# Partnership Percentages



## kikkoman (Oct 30, 2007)

I am starting my company soon and will be doing a partnership. The question I have is that I am trying to figure out the best, industry average, of doing so. 

I will be running 90% of the business myself. Everything from wholesale, purchasing, labeling, hangtags, packaging, shipping, dealing with accounts, ect.

My partner, which happens to be my brother, has a large venue for promoting the product. The product centers around a very large radio audience that he promotes. My partner will be in charge of promoting the brand and driving traffic to the website. He also has access to numerous celeberties aimed right at our demographic. So as you can see now, he has a large hand in the success of the company. However like I said I will be running almost everything else. Including the website. The question is what do you people think is fair? A 50 50 split. A 75%- 25% divide? I need him to promote the product and he has very strong ties in doing so, but I will be doing almost all the work. What are you thoughts? How much do others pay for celebirty endorsements? What is the average marketing budget, percentage wise? 

I don't want to feel like I am cheating him in any way, but a huge chunk of the work being done by me, does that warrant me a much larger percentage? Should I write in a buyout clause?

Thanks.


----------



## Solmu (Aug 15, 2005)

kikkoman said:


> I will be doing almost all the work. What are you thoughts?


Can he take on more work, or is he busy with other engagements? One solution would be to hand over some of the fulfilment work to him: packing, stacking, warehousing, shipping, etc. - that way the work split is a little more even, and a 50/50 split becomes more equitable.



kikkoman said:


> Should I write in a buyout clause?


Sounds like a good idea.


----------



## TripleT (Apr 29, 2007)

A Buyout Agreement should be in every partnership.

The fact that this question is coming-up so late in the planning process is not a good sign.

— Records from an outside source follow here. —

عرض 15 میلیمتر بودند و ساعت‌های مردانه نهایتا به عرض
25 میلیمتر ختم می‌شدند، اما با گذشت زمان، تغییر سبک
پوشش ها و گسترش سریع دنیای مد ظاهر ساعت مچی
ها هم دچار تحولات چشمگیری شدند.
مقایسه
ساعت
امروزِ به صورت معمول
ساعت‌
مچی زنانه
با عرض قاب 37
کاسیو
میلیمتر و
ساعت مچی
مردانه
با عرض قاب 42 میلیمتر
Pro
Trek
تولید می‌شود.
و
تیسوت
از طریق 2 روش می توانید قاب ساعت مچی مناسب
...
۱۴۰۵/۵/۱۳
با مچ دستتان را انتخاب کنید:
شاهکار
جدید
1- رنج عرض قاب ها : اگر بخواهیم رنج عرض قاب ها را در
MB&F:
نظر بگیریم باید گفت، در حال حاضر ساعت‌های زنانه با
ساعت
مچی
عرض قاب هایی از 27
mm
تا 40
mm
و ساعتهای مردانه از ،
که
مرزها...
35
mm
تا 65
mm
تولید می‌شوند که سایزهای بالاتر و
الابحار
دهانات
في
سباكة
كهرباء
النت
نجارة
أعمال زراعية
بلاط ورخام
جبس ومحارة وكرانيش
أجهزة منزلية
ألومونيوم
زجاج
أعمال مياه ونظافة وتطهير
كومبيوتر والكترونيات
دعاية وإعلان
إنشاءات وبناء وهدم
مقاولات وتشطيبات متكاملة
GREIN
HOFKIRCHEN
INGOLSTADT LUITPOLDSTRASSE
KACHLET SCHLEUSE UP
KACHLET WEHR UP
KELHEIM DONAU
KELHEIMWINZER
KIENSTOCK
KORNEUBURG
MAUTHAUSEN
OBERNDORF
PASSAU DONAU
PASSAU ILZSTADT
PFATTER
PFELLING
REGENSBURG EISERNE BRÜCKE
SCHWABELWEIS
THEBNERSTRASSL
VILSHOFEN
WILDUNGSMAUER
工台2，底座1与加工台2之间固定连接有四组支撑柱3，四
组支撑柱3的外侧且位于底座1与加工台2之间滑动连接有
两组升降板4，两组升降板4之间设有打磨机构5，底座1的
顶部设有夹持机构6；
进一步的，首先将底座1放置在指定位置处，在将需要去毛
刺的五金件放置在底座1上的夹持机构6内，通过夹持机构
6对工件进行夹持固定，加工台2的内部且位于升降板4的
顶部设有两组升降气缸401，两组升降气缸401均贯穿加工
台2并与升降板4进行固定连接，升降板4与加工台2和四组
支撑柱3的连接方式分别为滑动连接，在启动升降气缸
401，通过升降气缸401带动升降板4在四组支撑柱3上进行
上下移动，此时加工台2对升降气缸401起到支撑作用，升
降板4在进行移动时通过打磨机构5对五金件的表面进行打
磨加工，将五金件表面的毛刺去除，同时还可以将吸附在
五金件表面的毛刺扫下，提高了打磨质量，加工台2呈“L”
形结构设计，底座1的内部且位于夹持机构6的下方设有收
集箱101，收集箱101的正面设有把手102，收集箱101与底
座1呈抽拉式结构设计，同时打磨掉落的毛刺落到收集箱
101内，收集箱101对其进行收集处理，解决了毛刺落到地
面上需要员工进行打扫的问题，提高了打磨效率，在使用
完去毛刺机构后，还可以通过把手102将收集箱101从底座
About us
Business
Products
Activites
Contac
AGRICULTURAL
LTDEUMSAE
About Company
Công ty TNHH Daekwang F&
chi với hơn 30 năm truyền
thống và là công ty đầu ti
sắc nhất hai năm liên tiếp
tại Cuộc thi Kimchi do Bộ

These issues need to be addressed, put in writing, and signed just as if you guys were not brothers.

It doesn't sound like there would be a company at all without his promotion ("I need him to promote..."), there's no way to tell from your post - but he might be thinking the same thing as you: should I give my brother 50% or is 25% good enough?

Best to sit down and get an agreement ASAP.


----------



## karlking85 (Sep 26, 2007)

Definitely go for the buyout. And on another note, how are the startup investments panned out? Are you both investing the same amount, are you investing more, less, etc. Time and money vested in the venture are both practical considerations.


----------